Management-Issues | Myra White
Does your life involve jumping from email, to tweets, to instant messages, to texts, to voice messages, to incoming mobile calls? Do you feel that you must stop what you are doing every few minutes and take a quick look at that text message clanging on your mobile or check the weather report on the internet or read the email that flashed a few lines on the edge of your screen as it plopped into your inbox?
Does it seem like you've been working hard but you have little to show for all the energy you've expended?
Do you feel stressed and frustrated at the end of the day because you just can't seem to get on top of your life?
Welcome to the technology treadmill – the new virtual world where we all work harder but get less done and where our hopes and dreams are dashed on our high-tech keyboards because we don't have time to pursue them.
Technology has brought us wonderful tools for exchanging information. One can find out almost anything on the internet and we can be in constant communication with everyone we know at all times and even share our personal phone conversations with the person in the next toilet stall (a practice now sweeping the US).

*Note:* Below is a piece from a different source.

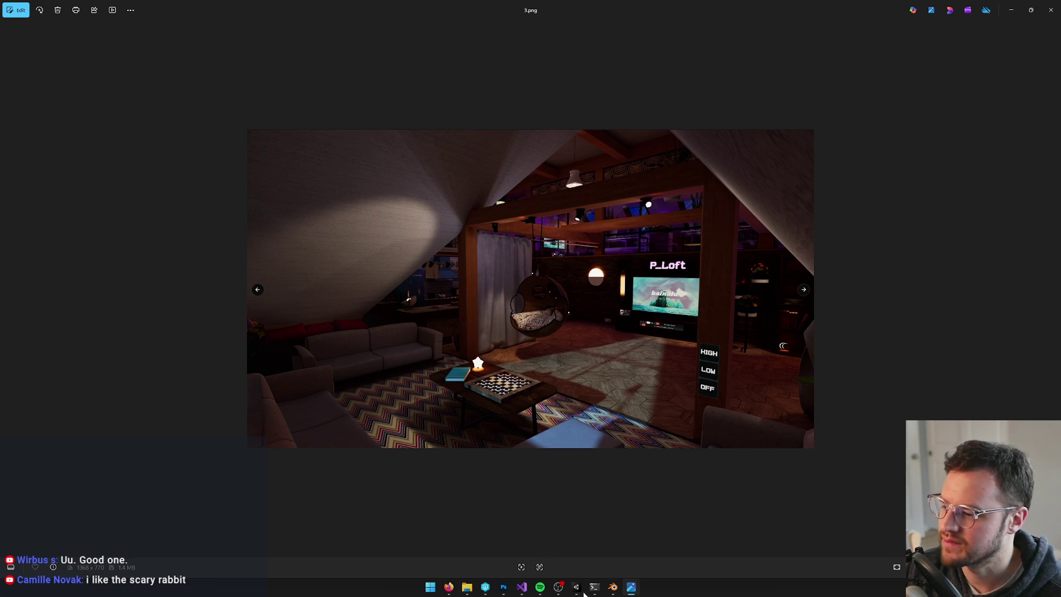
mouse_move(632, 589)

The problem is that for most of us our technological tools now manage us. They teach us to pick up our mobile when we hear there is a message, drop what we are doing when we get email and twiddle away our time browsing the internet.

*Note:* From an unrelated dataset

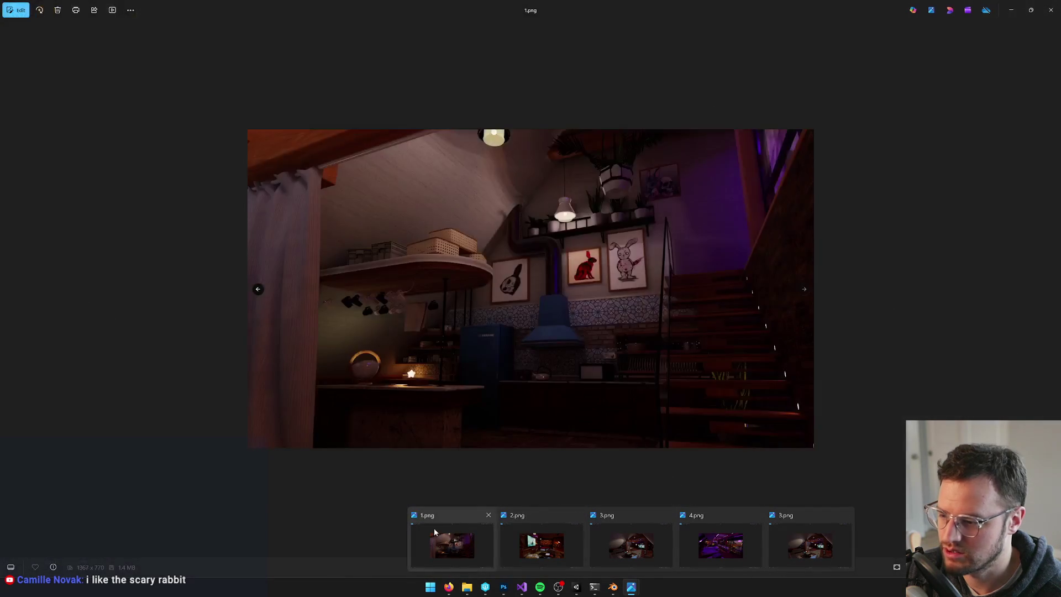
click(807, 535)
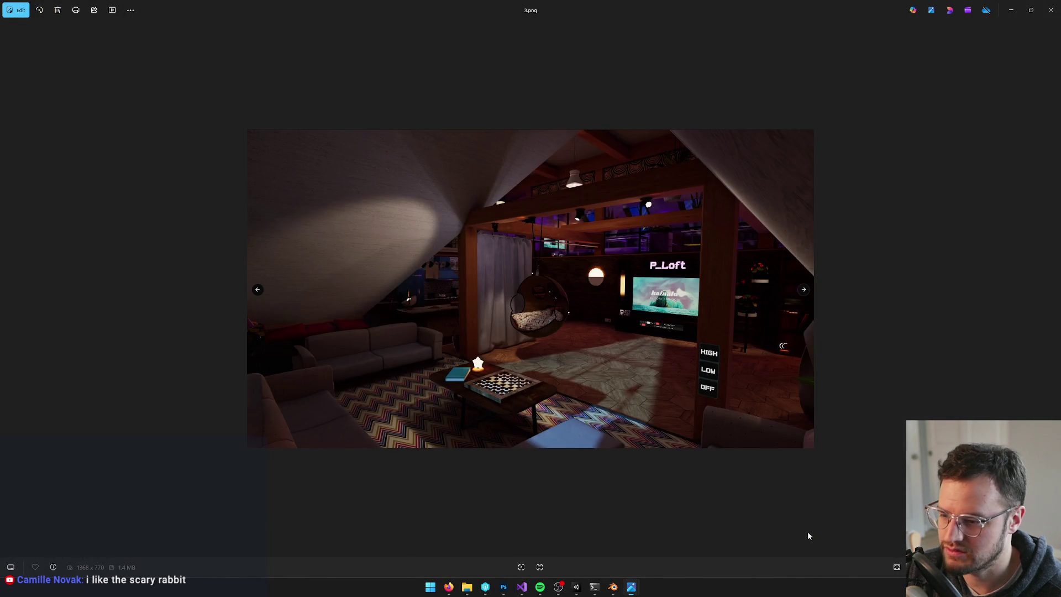
key(Right)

The question is whether this is making us more productive and happier. Is it enriching our lives, or has it made us into automatons who just do whatever our technological tools demand at the moment.
New research suggests that technological tools are hard on our brains. Our brains get worn out from responding to their incessant demands. Eventually we lose our ability to concentrate on any one task for more than a few minutes which in turn impairs our ability to perform complex tasks and devise creative solutions to problems.